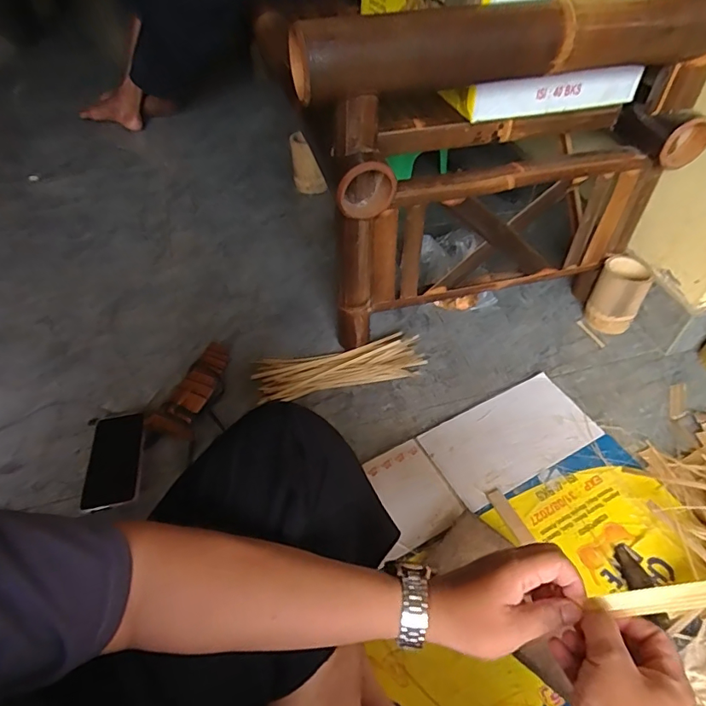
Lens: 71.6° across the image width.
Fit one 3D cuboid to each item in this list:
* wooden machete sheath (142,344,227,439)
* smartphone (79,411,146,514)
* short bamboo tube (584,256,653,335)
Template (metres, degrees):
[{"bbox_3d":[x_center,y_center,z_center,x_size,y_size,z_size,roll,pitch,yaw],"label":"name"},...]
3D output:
[{"bbox_3d":[-0.265,0.057,0.839,0.081,0.039,0.207,15,50,13],"label":"wooden machete sheath"},{"bbox_3d":[-0.374,0.167,0.768,0.091,0.012,0.151,-8,61,1],"label":"smartphone"},{"bbox_3d":[0.506,-0.109,0.937,0.088,0.116,0.084,27,53,22],"label":"short bamboo tube"}]

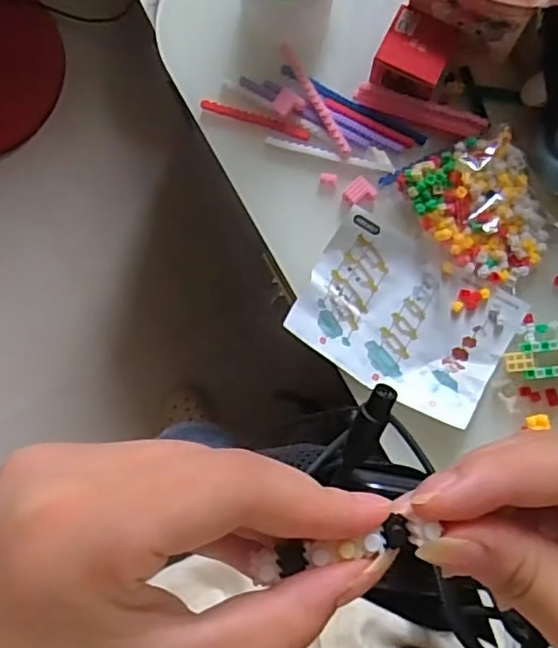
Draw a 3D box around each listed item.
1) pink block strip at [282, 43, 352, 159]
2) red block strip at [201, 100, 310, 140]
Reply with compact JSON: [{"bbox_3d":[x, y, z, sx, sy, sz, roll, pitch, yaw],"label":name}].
[{"bbox_3d":[0.031,-0.186,0.509,0.010,0.008,0.107,-29,84,0],"label":"pink block strip"},{"bbox_3d":[-0.020,-0.172,0.517,0.096,0.005,0.009,18,86,4],"label":"red block strip"}]

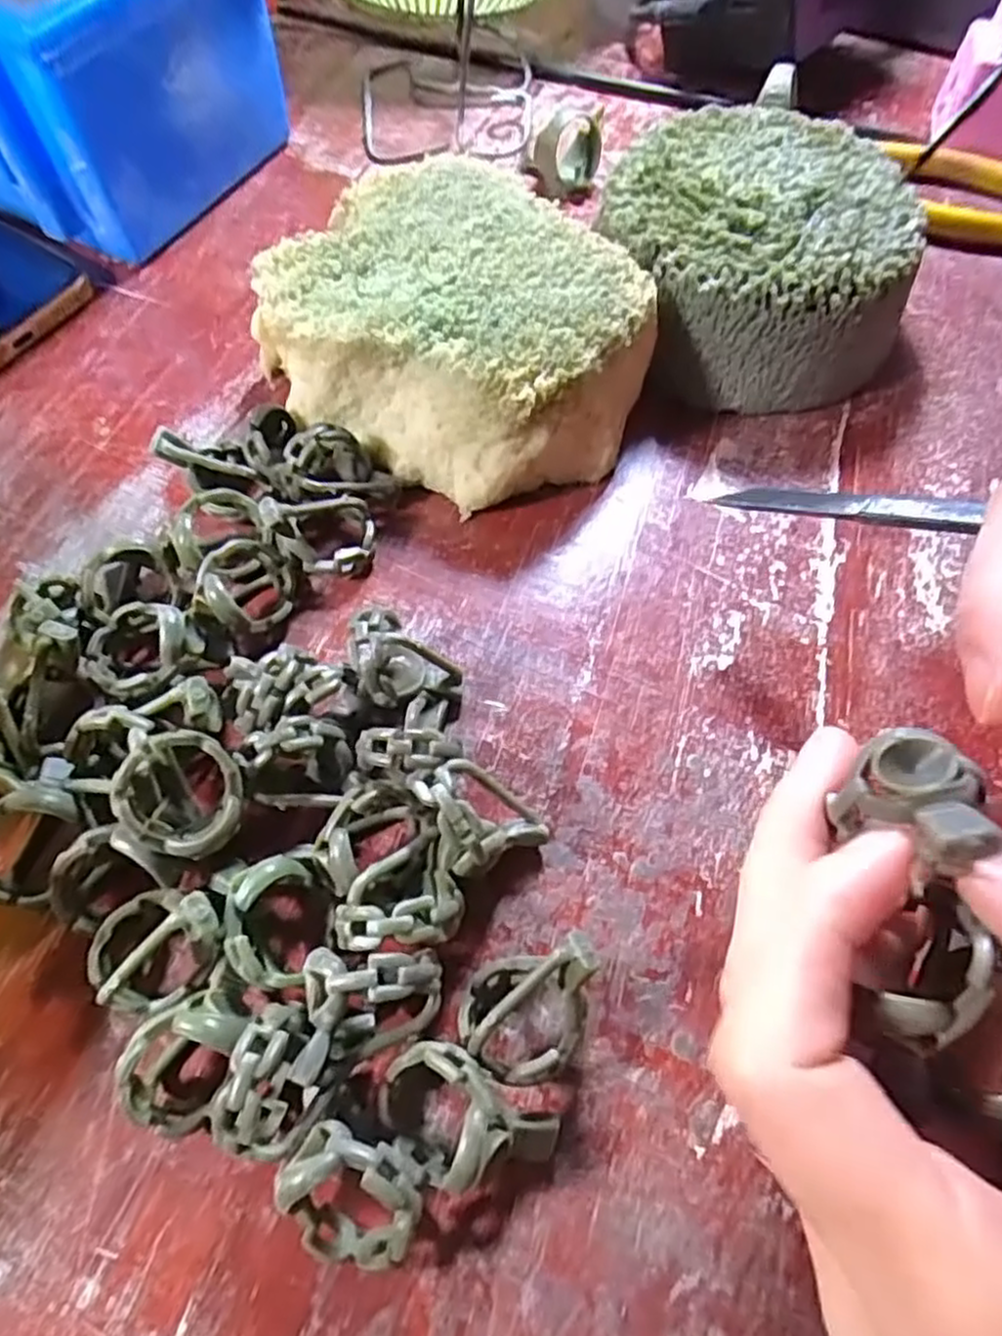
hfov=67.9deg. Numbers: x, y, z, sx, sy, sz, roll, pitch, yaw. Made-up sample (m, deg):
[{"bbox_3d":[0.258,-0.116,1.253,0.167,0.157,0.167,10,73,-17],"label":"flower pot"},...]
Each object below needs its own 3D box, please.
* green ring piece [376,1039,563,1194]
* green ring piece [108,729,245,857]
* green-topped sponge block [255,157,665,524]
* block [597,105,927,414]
[{"bbox_3d":[-0.007,0.090,0.146,0.034,0.020,0.021,29,66,14],"label":"green ring piece"},{"bbox_3d":[-0.069,0.027,0.161,0.026,0.004,0.026,0,91,-26],"label":"green ring piece"},{"bbox_3d":[-0.010,-0.104,0.235,0.109,0.044,0.092,24,65,12],"label":"green-topped sponge block"},{"bbox_3d":[0.083,-0.136,0.251,0.094,0.048,0.089,3,62,1],"label":"block"}]

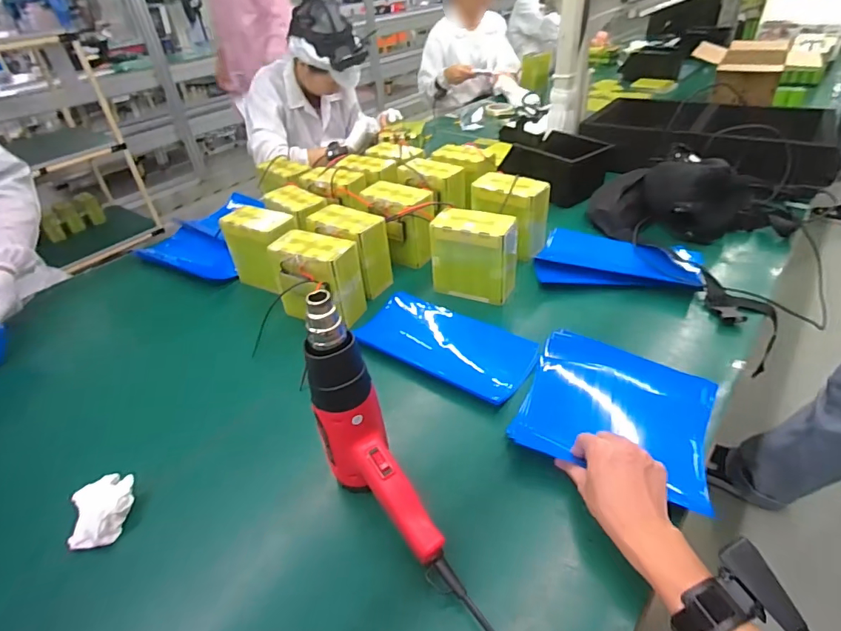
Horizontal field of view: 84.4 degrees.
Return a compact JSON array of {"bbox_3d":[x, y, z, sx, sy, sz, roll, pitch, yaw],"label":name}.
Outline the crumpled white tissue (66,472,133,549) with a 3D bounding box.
[{"bbox_3d":[-0.385,0.235,0.563,0.065,0.035,0.079,-14,38,-12],"label":"crumpled white tissue"}]

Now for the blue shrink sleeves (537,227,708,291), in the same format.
[{"bbox_3d":[0.385,-0.112,0.915,0.287,0.022,0.212,9,39,17],"label":"blue shrink sleeves"}]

--------

■ **The task**
The answer consists of every line above in which the word "item" occurs.

■ **Your solution**
Fit one 3D cuboid to each item in this list:
Draw a 3D box around each listed item.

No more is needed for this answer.